Problem statement: According to the excerpt on C assignment, why can side effects in an assignment's two sides lead to undefined behavior? Answer in one to three sentences.
[Excerpt — start]
Don't confuse it with equality in math. The variable can be later set to a different value.

a = 10;
a = 20;

makes perfect sense in C/C++ but would be a contradiction in math.

Assignment maps a name on the left to a value on the right

This is compatible with the rules of C, so long as you have a sufficiently expansive definition of "name", and note that your term "value" isn't the same as what the C standard terms "value". Using standard terminology, it would be

Assignment maps an lvalue on the left to an rvalue on the right

So to match your terminology, anything that denotes an object is a name, and anything that has no more subexpressions is a value. If, when trying to evaluate a value, you think you are finished, but have a name, then you copy the named object as your value.

With that, you can have a simple mental model of pointers.

• Dereferencing a pointer names the pointed-to object.
• Taking the address of a name creates a pointer value.
• Adding N to a pointer creates a pointer value that is pointing to another object that is N away.

The important thing to understand is that C has two kinds of values -- lvalues and rvalues. When an expression is evaluated, which kind of value it is evaluated as depends on the context

• on the left side of an assignment, or as the operand of a unary & operator, an expression will be evaluated as an lvalue, and the result will be a location.

• on the right side of an assignment, or as an operand of most¹ any operator, an expression will be evaluated as an rvalue and the result will be a "value" as you describe it. Whenever someone says "value" when talking about C², they can be understood as talking about an rvalue.

Conceptually, a "value" is a bunch of bits (data), along with a type that determines how those bits should be interpreted, while a "location" is a place that can store a bunch of bits, along with a type that determines how those bits should be interpreted.

So when an assignment is evaluated, the left side is evaluated as an lvalue, while the right side is evaluated as an rvalue, and then the value is stored into the location. Those two evaluations are not sequenced -- they may happen in either order, or may even happen simultaneously, so any side effects in either may occur in any order or may even "collide" resulting in undefined behavior.

With the unary & and * operators, similar things occur

• unary & in an rvalue context will evaluate its operand in an lvalue context, and then give the address of the location.
• unary * in an rvalue context will evaluate its operand in an rvalue context, then fetch the data from the address.
• unary * in an lvalue context will evaluate its operand in an rvalue context, and then give the location corresponding to the address.

Note that a "location" and an "address" are not the same thing -- not all locations have addresses, though all (valid) addresses denote a location.

¹_{Besides the unary &, there are also things like sizeof which evaluate their operand as an "unevaluated" expression, which is neither an lvalue nor an rvalue.}

²_{This is not the case when talking about C++, which has its own meaning of "rvalue", which is quite different from C}
[Excerpt — finish]
[Material supplied — start]
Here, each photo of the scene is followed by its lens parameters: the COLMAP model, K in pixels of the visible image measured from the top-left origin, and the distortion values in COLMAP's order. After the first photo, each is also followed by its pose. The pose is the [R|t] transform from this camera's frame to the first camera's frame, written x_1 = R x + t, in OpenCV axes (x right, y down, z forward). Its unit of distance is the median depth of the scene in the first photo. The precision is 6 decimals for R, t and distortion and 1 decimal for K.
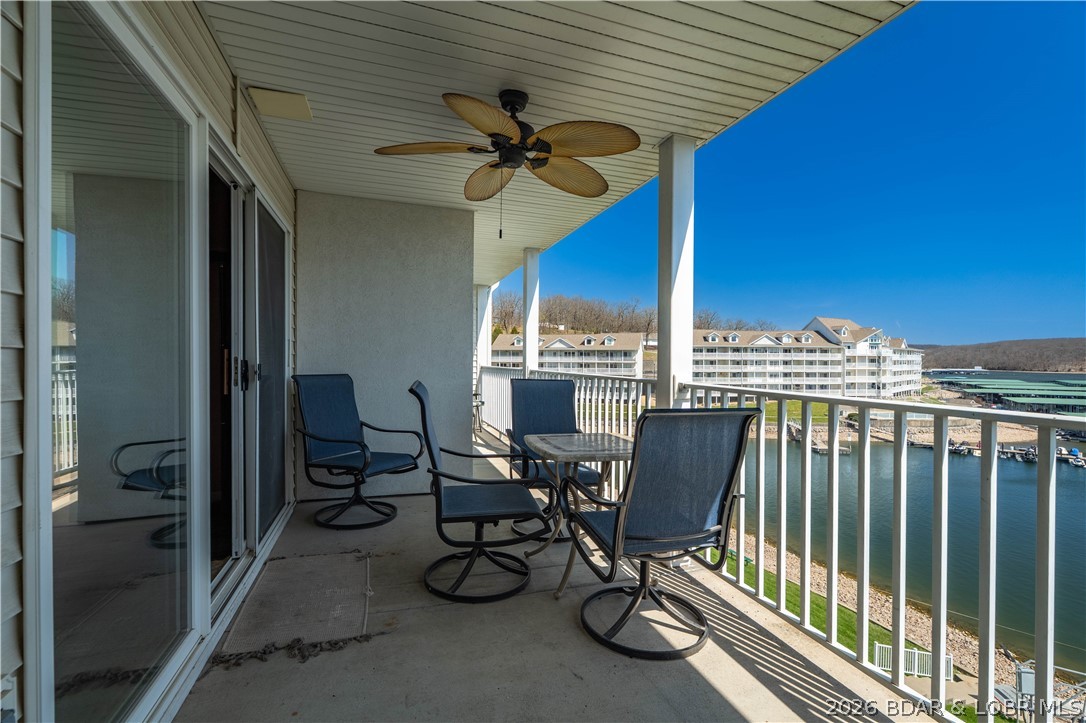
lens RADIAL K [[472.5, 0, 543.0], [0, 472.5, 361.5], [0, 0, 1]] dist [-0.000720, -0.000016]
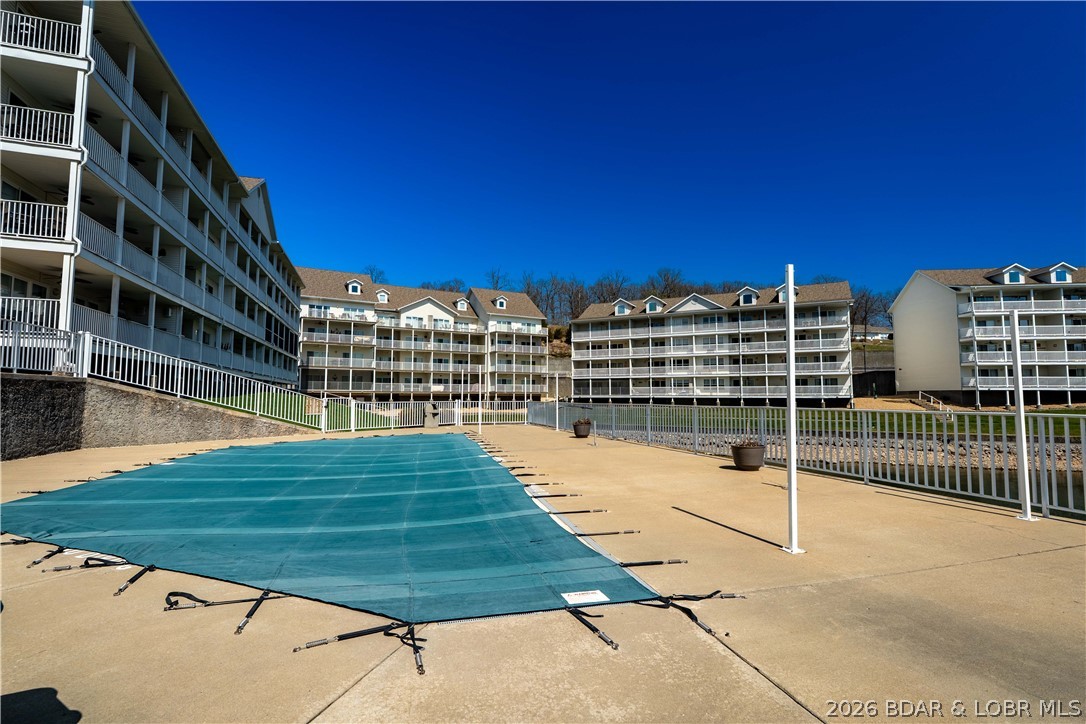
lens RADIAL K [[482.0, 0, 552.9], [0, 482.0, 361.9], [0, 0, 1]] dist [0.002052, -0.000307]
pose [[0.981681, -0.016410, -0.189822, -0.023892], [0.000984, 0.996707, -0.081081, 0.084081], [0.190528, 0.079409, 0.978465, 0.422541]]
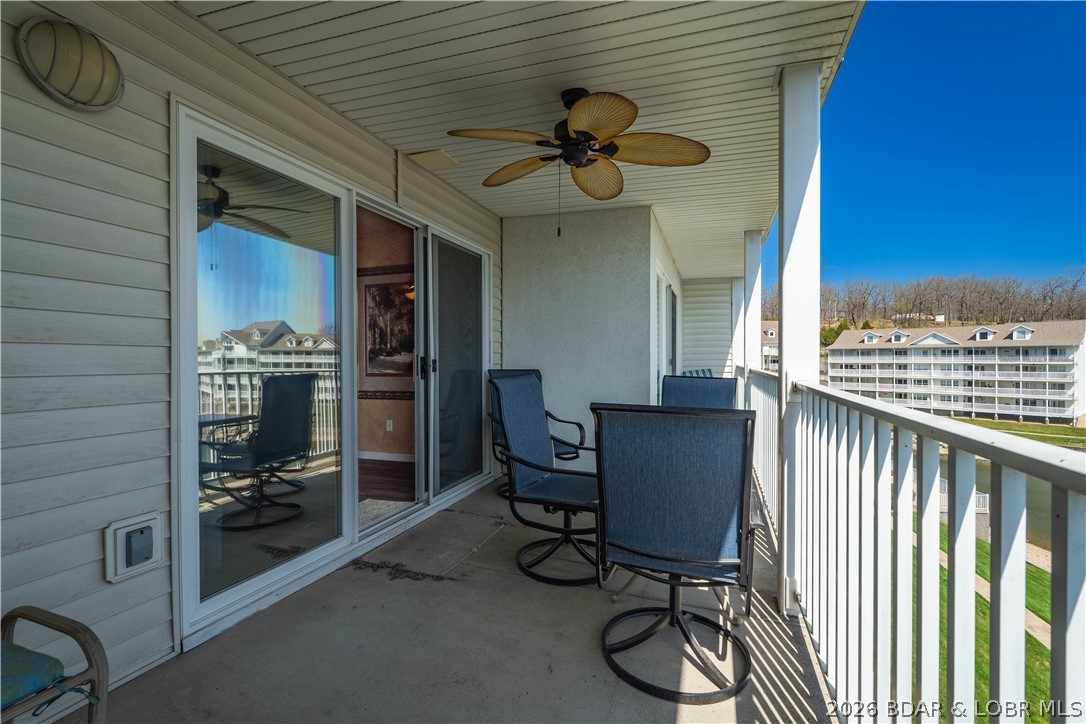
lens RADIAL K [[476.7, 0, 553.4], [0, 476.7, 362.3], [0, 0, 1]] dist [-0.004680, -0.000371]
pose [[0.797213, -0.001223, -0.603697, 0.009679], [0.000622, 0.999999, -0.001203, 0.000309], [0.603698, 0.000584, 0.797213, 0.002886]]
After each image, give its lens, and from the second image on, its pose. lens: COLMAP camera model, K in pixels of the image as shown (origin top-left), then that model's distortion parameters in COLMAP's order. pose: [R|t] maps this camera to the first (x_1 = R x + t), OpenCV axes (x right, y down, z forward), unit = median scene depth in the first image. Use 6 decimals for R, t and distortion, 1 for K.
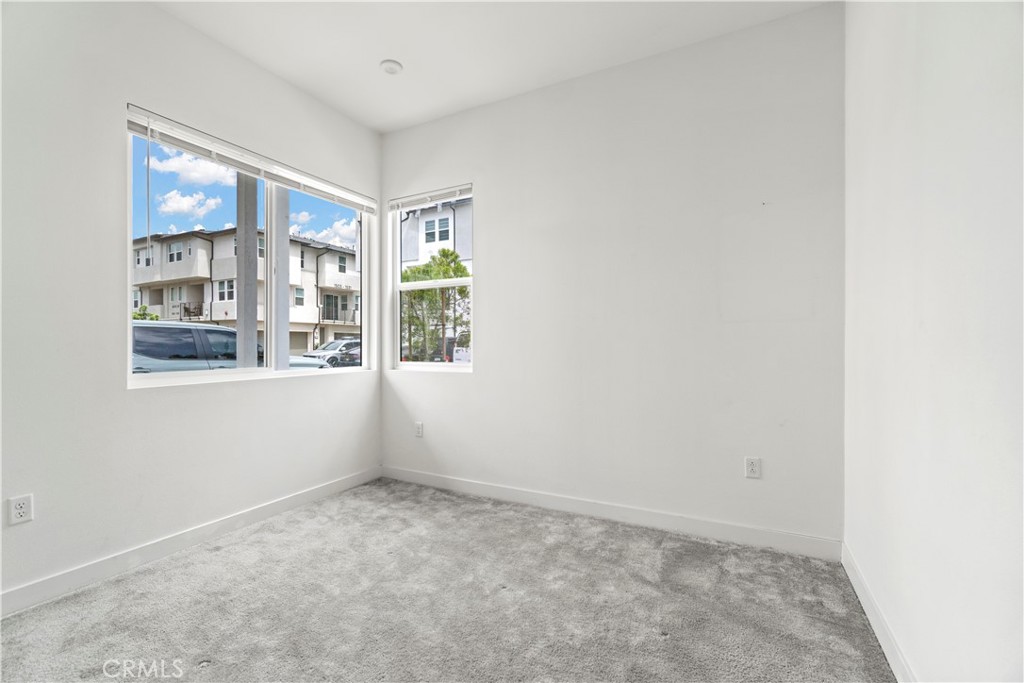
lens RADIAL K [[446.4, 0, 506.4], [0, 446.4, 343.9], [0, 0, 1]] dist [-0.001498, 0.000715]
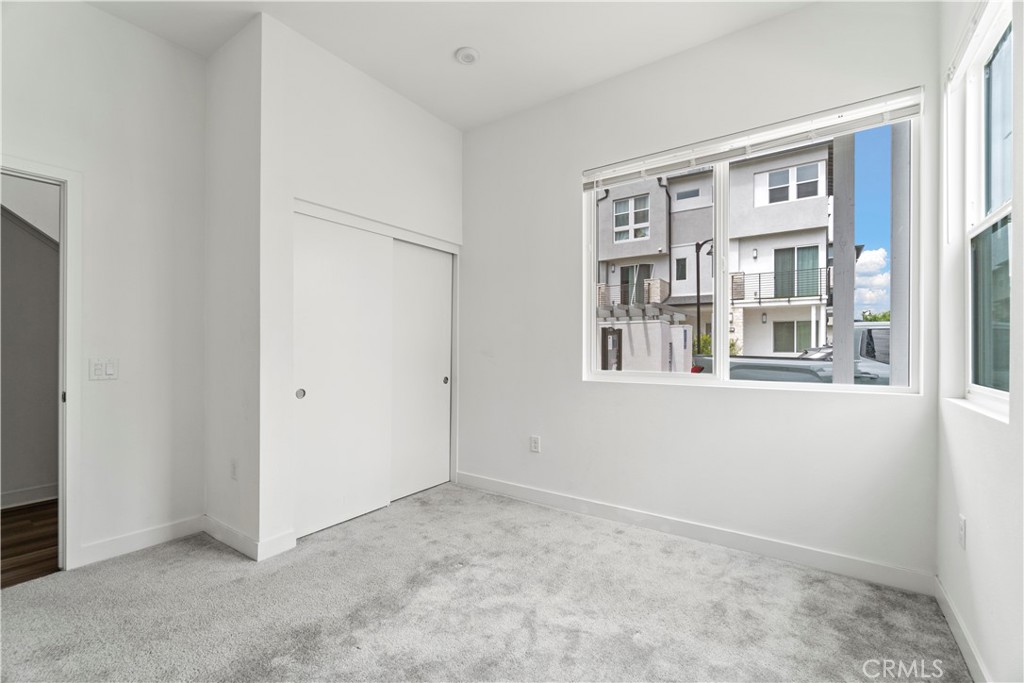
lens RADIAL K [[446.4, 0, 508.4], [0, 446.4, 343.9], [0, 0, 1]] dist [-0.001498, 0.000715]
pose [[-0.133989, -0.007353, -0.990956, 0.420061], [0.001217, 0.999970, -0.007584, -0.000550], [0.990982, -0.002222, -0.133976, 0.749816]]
[Material supplied — finish]
[Material supplied — start]
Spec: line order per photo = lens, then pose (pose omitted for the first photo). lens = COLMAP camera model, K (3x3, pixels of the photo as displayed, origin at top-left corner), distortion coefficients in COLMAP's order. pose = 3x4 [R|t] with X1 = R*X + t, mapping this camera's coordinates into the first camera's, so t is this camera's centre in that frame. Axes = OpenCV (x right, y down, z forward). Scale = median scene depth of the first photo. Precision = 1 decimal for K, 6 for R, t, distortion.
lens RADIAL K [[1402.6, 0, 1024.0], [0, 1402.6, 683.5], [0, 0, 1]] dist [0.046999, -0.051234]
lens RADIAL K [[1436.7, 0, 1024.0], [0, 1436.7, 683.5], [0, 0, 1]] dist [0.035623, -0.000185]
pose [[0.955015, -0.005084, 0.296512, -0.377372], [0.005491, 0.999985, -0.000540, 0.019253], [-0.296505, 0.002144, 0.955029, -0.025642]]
[Material supplied — finish]
[Material supplied — start]
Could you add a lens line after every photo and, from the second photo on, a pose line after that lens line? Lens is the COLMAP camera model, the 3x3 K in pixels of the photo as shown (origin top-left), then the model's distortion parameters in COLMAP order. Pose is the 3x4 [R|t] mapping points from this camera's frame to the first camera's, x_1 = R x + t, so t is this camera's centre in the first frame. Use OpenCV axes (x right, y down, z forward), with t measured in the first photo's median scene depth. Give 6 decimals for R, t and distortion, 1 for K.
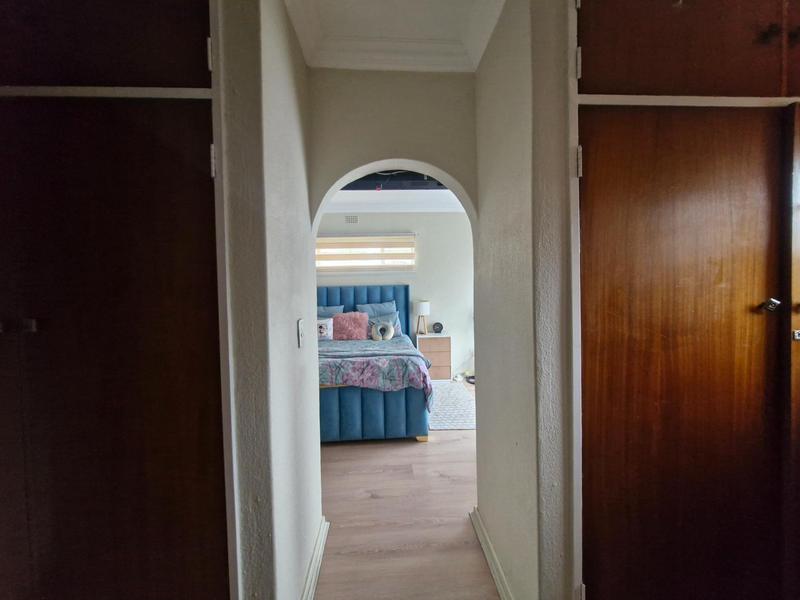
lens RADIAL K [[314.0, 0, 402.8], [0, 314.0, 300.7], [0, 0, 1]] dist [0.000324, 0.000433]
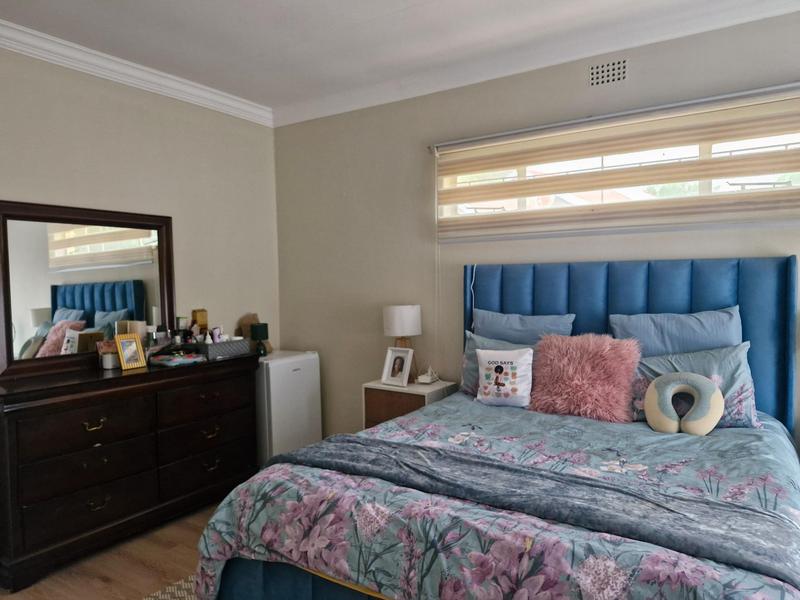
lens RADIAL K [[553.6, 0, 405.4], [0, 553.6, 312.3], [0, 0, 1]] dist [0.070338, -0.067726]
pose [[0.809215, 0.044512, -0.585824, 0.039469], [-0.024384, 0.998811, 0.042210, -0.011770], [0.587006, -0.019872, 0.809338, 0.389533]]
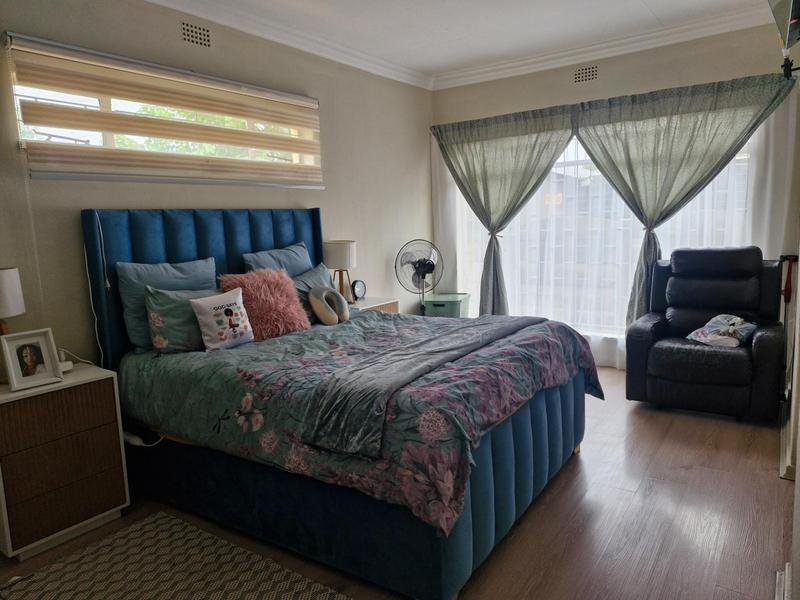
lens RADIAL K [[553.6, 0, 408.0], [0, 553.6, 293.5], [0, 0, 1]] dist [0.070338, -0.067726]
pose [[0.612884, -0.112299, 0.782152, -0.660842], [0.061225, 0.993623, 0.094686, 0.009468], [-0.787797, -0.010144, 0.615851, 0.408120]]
[Material supplied — finish]
Finished exercise: The left side is evaluated as an lvalue and the right side as an rvalue, and these two evaluations are not sequenced. They may happen in either order or even simultaneously. Side effects in either side can therefore occur in any order or "collide," which results in undefined behavior.